Цель задания: Процитируйте без изменений фрагмент от строки, где есть «Обстоятельства инцидента», до строки, где есть «и службы образовательной безопасности», включая обе эти строки.

Исходные записи:
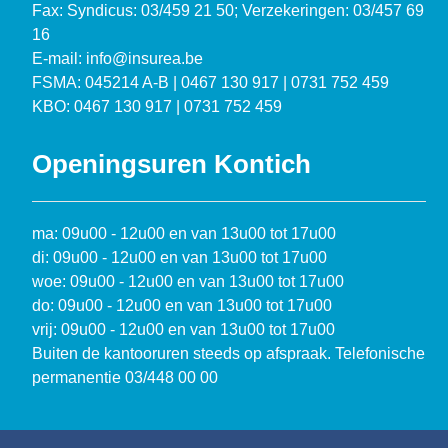
Fax: Syndicus: 03/459 21 50; Verzekeringen: 03/457 69
16
E-mail: info@insurea.be
FSMA: 045214 A-B | 0467 130 917 | 0731 752 459
KBO: 0467 130 917 | 0731 752 459
Openingsuren Kontich
ma: 09u00 - 12u00 en van 13u00 tot 17u00
di: 09u00 - 12u00 en van 13u00 tot 17u00
woe: 09u00 - 12u00 en van 13u00 tot 17u00
do: 09u00 - 12u00 en van 13u00 tot 17u00
vrij: 09u00 - 12u00 en van 13u00 tot 17u00
Buiten de kantooruren steeds op afspraak. Telefonische
permanentie 03/448 00 00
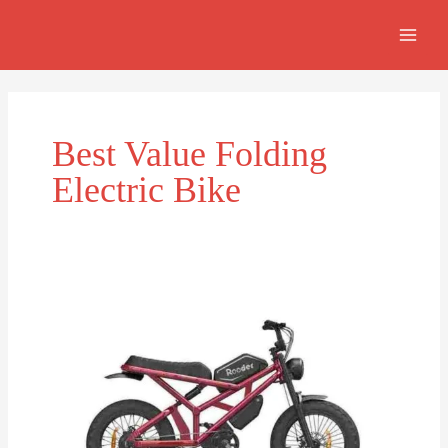
Skip
MAI
to
MEN
content
Best Value Folding
Electric Bike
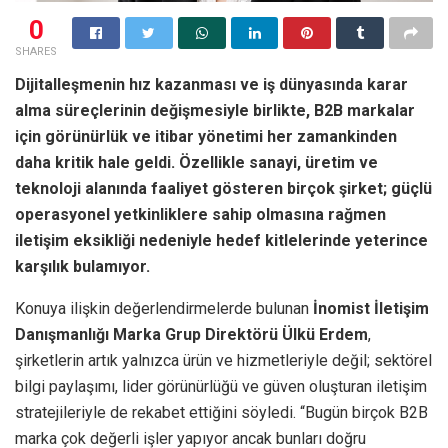
0
SHARES
Dijitalleşmenin hız kazanması ve iş dünyasında karar
alma süreçlerinin değişmesiyle birlikte, B2B markalar
için görünürlük ve itibar yönetimi her zamankinden
daha kritik hale geldi. Özellikle sanayi, üretim ve
teknoloji alanında faaliyet gösteren birçok şirket; güçlü
operasyonel yetkinliklere sahip olmasına rağmen
iletişim eksikliği nedeniyle hedef kitlelerinde yeterince
karşılık bulamıyor.
Konuya ilişkin değerlendirmelerde bulunan
İnomist İletişim
Danışmanlığı Marka Grup Direktörü Ülkü Erdem
,
şirketlerin artık yalnızca ürün ve hizmetleriyle değil; sektörel
bilgi paylaşımı, lider görünürlüğü ve güven oluşturan iletişim
stratejileriyle de rekabet ettiğini söyledi. “Bugün birçok B2B
marka çok değerli işler yapıyor ancak bunları doğru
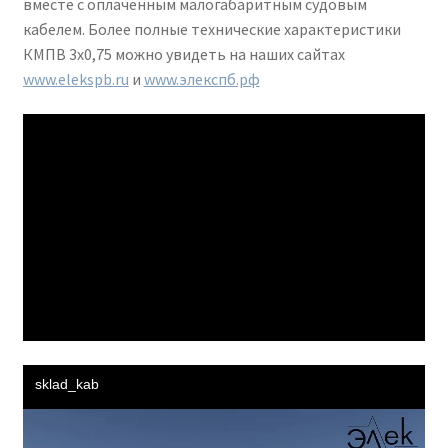
вместе с оплаченным малогабаритным судовым
кабелем. Более полные технические характеристики
КМПВ 3х0,75 можно увидеть на наших сайтах
www.elekspb.ru
и
www.элекспб.рф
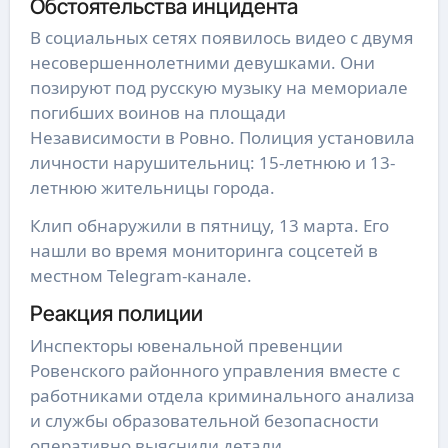
Обстоятельства инцидента
В социальных сетях появилось видео с двумя
несовершеннолетними девушками. Они
позируют под русскую музыку на мемориале
погибших воинов на площади
Независимости в Ровно. Полиция установила
личности нарушительниц: 15-летнюю и 13-
летнюю жительницы города.
Клип обнаружили в пятницу, 13 марта. Его
нашли во время мониторинга соцсетей в
местном Telegram-канале.
Реакция полиции
Инспекторы ювенальной превенции
Ровенского районного управления вместе с
работниками отдела криминального анализа
и службы образовательной безопасности
оперативно выяснили детали.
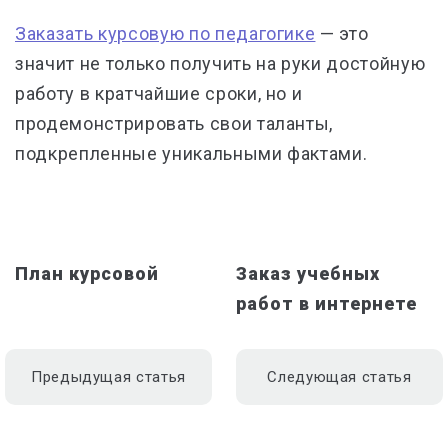
Заказать курсовую по педагогике
—
это
значит не только получить на руки достойную
работу в кратчайшие сроки, но и
продемонстрировать свои таланты,
подкрепленные уникальными фактами.
План курсовой
Заказ учебных
работ в интернете
Предыдущая статья
Следующая статья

Решение задания:
Обстоятельства инцидента
В социальных сетях появилось видео с двумя
несовершеннолетними девушками. Они
позируют под русскую музыку на мемориале
погибших воинов на площади
Независимости в Ровно. Полиция установила
личности нарушительниц: 15-летнюю и 13-
летнюю жительницы города.
Клип обнаружили в пятницу, 13 марта. Его
нашли во время мониторинга соцсетей в
местном Telegram-канале.
Реакция полиции
Инспекторы ювенальной превенции
Ровенского районного управления вместе с
работниками отдела криминального анализа
и службы образовательной безопасности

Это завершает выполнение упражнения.